Deploying ML Models at Scale: A Production Checklist
Moving a machine learning model from a Jupyter notebook to a production system that handles millions of requests is a different engineering problem entirely. Here's the checklist we use.
From Notebook to Production
The gap between a working ML model and a reliable production system is wider than most teams anticipate. A model with 94% accuracy in a notebook can become a source of silent failures, latency spikes, and budget surprises in prod.
This is the checklist we run through before every ML deployment.
1. Containerize the Inference Environment
Never rely on "it works on my machine." Package your model and its dependencies into a Docker image.
FROM python:3.11-slim
WORKDIR /app
COPY requirements.txt .
RUN pip install --no-cache-dir -r requirements.txt
COPY model/ ./model/
COPY app.py .
EXPOSE 8080
CMD ["uvicorn", "app:app", "--host", "0.0.0.0", "--port", "8080"]
Key rules:
- Pin all dependency versions in
requirements.txt - Use multi-stage builds to keep image size minimal
- Never bake secrets into the image — use environment variables or a secrets manager
2. Version Your Models, Not Just Your Code
Model artifacts are first-class deployable units. Treat them like software releases.
import mlflow
with mlflow.start_run():
mlflow.log_params({"learning_rate": 0.001, "epochs": 50})
mlflow.log_metrics({"accuracy": 0.943, "f1": 0.938})

● Exercise aim: Decide whether each statement agrees with the ML deployment checklist, answering yes or no and quoting the words of the checklist that settle it: (a) Multi-stage builds are recommended to keep the image small. (b) Secrets can go into the image as long as the image is private. (c) The container exposes port 5000. The data after this point comes from a different source.

● Stored data:
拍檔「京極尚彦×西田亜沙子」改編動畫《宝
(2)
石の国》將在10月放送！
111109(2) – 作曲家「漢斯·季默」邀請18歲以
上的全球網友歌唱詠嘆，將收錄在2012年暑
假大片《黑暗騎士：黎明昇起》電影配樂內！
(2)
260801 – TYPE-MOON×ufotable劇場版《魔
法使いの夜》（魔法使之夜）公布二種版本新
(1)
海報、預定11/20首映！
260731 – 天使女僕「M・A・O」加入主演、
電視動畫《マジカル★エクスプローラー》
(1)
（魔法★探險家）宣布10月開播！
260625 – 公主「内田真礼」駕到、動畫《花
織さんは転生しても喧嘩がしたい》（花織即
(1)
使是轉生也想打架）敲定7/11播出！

● Task solution:
(a) Yes: "Use multi-stage builds to keep image size minimal"
(b) No: "Never bake secrets into the image — use environment variables or a secrets manager"
(c) No: "EXPOSE 8080"